» **Extracted text**
══════════════════════════════

Now, Danielle is the Enterprise President of ticketing and live-events experience platform SeatGeek.
But she couldn’t have predicted that.
Belief 2: Career ladders are “the worst idea ever”—it’s all about “career adventures”
When career advisors asked a teenaged Danielle what she wanted to do for work, she says she’d answer with, “‘I have no idea what I want to be when I grow up!’”
An aptitude test didn’t help—it told her she was bright enough to do whatever she wanted.
But it did contribute to another one of her career beliefs: there’s no such thing as a straightforward career ladder.
“There isn’t even a career jungle gym,” she explains. “Careers are an adventure: the process of getting closer and closer to what is most valuable to you, then using the clarity of that experience to make your next decision.”
Danielle wouldn’t have imagined that she’d be living in New York, working in the “high-paced, things-need-to-be-fixed environment” she loves, and constantly learning more about the ticketing industry as she seeks to lead the company out of COVID and into the new market share they gained by being customer-first during the last two years of uncertainty.
Belief 3: No one has all the answers
Danielle had no experience in ticketing before she joined SeatGeek, but that knowledge gap has proved to be an advantage. “Generally, I spend about two years at a company because I start to feel like I’m running out of things I can get excited about from a learning perspective,” she says. “I’m three years in at SeatGeek and I’m nowhere close to that feeling.”
Embracing a learner’s mindset goes beyond making sure your job challenges you, notes Danielle. It’s a vital way to stay confident, and it also leads to better problem-solving.
“We have imposter syndrome when we believe we have to have all of the answers and when we believe our value is attached to what we know. That’s a problematic belief, because we will never have all of the answers,” she says. “There will always be people who have more experience than us. What we do is bring our brains and our perspective, and that is 100% completely unique to you.”
As a leader who manages multiple departments, teams, and people, Danielle is building a culture that deeply believes no one person has all the answers, including herself.
“It doesn’t bother me if I don’t know something. In fact, it can be a delightful place to be. I don’t care if people challenge me—I joke with people that I’ll fire them if they don’t challenge me. I just can’t relate to the mindset ‘I’m a leader so I have all the answers,’” she says.
Belief 4: Truly honest feedback is a gift
Danielle’s favorite part of her job is the opportunity to watch others grow and to help them along the way. She knows that it takes different people with different perspectives to find success.
But that being said, she also knows that she can help people along by giving them the feedback they need to reach the next level. Even if it’s not fun to hear.
“I joke with my team that the real secret reason I go to work has nothing to do with work at all—it's because I'm passionate (perhaps a little obsessed) with advancing and supporting people's careers,” she says. “The most beautiful things happen when you provide truly honest feedback.”
Danielle thinks it’s extra important that she, as a woman leader, makes sure her voice is heard in these ways. “A really important aspect of a leader is to have empathy. If you haven’t experienced certain biases, how do you have empathy? It’s possible, but more difficult,” she notes.
Belief 5: Leadership isn't about control
Anyone looking to find their own path to leadership, says Danielle, should be starting today.
“Don’t wait for a leadership title to think of yourself as a leader,” she says. “The idea that a leader is somebody that gets to control things is not a healthy view. In my mind, a leader is someone who’s able to paint a vision, to influence, inspire, and motivate someone. You don’t have to wait for a leadership position to do any of those things.”

══════════════════════════════

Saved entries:

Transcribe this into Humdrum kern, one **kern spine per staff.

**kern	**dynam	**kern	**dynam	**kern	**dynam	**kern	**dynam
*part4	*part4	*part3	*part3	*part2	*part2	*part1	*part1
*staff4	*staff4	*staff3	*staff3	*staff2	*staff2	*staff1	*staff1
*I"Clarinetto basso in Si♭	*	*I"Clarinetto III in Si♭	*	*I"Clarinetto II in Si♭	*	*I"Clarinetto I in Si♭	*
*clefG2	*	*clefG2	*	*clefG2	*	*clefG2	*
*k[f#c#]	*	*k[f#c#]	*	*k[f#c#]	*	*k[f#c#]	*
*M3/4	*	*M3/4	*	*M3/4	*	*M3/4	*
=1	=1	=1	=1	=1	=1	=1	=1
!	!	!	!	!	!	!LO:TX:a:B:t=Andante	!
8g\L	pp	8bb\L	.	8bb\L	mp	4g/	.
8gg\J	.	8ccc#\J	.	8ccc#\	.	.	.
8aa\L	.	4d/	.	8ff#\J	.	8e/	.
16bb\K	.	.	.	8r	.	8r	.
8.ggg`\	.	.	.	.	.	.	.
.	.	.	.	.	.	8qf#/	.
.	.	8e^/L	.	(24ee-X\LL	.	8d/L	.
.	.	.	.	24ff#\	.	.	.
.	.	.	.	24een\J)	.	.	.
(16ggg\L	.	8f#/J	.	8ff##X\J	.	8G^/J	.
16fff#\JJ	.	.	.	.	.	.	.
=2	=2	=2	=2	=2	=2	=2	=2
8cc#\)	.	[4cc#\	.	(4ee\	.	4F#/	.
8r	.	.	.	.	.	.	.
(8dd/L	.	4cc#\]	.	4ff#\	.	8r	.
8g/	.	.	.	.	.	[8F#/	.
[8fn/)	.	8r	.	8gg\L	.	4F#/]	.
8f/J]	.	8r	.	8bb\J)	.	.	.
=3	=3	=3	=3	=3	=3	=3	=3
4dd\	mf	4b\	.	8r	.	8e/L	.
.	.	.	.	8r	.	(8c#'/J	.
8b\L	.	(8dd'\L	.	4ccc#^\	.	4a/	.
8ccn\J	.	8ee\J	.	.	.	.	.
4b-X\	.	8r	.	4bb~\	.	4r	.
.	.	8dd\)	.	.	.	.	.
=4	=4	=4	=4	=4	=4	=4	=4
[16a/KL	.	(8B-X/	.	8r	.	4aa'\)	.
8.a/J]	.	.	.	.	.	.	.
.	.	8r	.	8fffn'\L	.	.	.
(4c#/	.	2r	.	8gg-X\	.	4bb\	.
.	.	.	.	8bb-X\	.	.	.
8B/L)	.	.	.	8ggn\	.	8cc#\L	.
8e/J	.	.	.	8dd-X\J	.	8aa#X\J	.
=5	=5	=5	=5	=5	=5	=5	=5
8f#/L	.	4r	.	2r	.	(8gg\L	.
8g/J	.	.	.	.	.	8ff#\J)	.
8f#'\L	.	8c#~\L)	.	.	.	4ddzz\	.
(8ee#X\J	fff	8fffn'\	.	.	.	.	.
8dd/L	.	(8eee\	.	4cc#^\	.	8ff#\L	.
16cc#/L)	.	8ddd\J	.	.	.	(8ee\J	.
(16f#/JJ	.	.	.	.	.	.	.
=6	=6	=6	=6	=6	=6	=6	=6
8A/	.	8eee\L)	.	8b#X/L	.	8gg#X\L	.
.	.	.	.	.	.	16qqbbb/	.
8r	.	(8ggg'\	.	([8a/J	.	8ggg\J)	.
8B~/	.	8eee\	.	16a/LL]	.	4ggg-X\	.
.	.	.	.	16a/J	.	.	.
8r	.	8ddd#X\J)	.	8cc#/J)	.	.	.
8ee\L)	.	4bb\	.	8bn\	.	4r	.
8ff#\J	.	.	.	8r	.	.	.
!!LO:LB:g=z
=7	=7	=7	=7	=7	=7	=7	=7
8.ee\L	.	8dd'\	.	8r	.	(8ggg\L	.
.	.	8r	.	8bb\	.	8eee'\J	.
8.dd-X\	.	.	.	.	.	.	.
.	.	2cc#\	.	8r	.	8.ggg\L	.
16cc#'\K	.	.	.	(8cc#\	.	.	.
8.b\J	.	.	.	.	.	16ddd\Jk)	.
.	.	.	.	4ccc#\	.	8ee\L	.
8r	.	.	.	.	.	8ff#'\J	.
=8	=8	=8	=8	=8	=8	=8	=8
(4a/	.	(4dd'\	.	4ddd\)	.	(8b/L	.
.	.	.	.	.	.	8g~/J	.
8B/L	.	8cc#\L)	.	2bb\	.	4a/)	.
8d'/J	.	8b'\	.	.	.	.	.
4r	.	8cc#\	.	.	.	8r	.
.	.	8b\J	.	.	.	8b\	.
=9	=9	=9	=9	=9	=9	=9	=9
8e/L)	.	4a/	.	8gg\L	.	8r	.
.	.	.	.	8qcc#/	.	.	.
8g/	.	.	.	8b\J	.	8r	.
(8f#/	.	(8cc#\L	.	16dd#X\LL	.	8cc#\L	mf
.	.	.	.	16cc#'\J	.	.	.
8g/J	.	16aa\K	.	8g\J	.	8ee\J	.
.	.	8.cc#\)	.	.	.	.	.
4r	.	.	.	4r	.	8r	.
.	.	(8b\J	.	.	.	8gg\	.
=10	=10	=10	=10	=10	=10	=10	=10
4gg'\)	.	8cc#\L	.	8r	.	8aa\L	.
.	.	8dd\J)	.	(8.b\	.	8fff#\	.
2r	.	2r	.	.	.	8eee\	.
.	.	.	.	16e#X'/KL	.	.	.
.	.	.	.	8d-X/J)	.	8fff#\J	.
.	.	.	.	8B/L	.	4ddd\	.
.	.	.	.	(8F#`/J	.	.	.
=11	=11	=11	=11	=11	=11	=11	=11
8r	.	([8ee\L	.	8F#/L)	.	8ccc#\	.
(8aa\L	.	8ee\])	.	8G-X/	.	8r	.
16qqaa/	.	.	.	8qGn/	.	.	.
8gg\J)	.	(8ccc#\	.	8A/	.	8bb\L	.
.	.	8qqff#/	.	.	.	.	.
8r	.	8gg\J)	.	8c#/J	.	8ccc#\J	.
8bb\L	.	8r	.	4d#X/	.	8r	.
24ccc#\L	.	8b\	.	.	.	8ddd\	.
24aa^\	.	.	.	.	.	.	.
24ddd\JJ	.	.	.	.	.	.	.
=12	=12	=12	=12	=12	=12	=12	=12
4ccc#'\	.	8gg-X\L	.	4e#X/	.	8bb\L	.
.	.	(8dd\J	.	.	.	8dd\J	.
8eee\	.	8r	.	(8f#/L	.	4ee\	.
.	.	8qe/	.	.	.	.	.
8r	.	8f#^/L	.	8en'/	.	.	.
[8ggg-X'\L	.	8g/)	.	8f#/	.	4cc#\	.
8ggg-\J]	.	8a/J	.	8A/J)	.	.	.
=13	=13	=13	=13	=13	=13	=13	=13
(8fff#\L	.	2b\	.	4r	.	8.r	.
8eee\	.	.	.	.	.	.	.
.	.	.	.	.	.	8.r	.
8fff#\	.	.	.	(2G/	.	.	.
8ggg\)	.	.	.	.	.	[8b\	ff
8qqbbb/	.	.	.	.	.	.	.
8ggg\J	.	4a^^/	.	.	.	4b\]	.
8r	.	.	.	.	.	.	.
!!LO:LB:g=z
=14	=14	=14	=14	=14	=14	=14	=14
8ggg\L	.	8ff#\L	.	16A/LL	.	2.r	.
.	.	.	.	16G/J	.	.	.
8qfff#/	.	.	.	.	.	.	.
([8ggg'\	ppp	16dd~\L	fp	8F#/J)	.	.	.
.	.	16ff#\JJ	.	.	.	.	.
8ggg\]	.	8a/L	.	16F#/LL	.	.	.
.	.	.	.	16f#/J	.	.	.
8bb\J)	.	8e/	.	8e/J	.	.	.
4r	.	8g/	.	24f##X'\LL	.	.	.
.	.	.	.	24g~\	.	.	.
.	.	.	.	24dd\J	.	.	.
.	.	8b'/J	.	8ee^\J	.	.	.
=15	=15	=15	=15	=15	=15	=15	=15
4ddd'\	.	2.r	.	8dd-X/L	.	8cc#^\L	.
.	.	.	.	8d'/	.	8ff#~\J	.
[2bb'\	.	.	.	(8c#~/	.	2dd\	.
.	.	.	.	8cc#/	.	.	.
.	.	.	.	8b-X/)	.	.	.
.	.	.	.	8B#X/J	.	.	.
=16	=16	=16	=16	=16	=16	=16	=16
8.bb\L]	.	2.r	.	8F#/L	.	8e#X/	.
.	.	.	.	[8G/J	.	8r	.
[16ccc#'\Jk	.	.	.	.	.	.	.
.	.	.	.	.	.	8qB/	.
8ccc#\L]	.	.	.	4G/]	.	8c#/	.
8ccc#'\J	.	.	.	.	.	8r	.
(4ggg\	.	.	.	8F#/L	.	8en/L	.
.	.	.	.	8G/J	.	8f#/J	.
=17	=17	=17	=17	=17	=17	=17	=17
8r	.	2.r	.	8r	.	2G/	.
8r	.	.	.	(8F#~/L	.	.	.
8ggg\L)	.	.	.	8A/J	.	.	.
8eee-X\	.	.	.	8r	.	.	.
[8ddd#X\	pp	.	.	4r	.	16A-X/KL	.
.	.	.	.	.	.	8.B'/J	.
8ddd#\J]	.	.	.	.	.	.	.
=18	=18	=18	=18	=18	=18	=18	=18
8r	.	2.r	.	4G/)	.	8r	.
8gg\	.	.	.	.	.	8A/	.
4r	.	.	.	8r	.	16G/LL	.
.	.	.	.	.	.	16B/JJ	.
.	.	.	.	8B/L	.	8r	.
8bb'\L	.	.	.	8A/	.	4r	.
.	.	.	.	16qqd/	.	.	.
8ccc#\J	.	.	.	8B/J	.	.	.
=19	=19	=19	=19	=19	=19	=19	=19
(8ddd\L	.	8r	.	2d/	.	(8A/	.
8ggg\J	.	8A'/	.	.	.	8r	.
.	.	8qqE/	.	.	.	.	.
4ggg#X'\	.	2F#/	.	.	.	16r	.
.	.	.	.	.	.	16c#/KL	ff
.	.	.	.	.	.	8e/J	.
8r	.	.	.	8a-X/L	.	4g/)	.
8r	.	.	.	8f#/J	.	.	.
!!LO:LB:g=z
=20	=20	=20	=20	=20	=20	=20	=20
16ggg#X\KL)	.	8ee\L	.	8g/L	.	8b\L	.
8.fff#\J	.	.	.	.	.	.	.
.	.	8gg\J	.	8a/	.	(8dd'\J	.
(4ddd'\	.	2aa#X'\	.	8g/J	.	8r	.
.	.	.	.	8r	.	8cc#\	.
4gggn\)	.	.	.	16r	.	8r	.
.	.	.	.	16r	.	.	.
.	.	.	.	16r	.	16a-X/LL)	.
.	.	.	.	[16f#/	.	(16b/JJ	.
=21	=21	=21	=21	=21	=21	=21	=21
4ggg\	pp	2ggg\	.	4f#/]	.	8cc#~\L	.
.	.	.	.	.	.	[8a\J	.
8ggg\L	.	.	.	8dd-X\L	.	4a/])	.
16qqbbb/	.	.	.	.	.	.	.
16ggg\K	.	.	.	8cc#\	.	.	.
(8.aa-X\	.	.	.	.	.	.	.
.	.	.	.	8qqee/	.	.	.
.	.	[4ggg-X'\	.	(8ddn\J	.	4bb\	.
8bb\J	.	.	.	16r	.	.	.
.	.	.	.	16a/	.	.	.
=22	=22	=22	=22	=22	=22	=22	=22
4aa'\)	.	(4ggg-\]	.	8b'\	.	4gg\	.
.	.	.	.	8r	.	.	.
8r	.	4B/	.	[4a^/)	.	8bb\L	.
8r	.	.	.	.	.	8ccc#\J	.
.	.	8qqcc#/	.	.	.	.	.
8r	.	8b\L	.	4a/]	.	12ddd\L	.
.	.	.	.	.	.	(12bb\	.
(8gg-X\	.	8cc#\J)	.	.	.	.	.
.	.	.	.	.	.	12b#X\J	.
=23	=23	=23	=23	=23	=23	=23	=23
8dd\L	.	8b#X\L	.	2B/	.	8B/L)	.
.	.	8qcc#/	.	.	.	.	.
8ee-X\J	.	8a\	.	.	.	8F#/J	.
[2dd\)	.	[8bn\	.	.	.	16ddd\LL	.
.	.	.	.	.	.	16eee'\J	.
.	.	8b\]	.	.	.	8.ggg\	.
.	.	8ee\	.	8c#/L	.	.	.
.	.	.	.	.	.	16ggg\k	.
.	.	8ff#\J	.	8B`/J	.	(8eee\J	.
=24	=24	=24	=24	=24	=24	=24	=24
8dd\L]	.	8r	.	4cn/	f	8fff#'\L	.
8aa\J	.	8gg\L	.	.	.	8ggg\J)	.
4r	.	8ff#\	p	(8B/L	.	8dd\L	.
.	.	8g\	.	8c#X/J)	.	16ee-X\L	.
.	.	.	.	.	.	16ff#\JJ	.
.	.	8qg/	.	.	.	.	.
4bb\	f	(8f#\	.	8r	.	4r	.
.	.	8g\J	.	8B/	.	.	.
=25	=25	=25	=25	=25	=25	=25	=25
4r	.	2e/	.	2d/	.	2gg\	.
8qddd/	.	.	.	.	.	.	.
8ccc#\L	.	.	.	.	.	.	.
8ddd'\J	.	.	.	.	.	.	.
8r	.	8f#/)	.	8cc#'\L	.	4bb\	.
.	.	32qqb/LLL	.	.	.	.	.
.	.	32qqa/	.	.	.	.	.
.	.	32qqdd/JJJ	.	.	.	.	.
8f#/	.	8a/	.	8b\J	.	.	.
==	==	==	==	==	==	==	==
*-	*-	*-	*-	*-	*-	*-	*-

══════════════════════════════

» **Task list**
1. Transcribe the passage of the profile of Danielle that begins at the words "But she couldn’t" and stops after "whatever she wanted.".
2. According to the profile of Danielle, how many years has she been at SeatGeek?

» **Completed exercise**
1.
But she couldn’t have predicted that.
Belief 2: Career ladders are “the worst idea ever”—it’s all about “career adventures”
When career advisors asked a teenaged Danielle what she wanted to do for work, she says she’d answer with, “‘I have no idea what I want to be when I grow up!’”
An aptitude test didn’t help—it told her she was bright enough to do whatever she wanted.

2. Three years.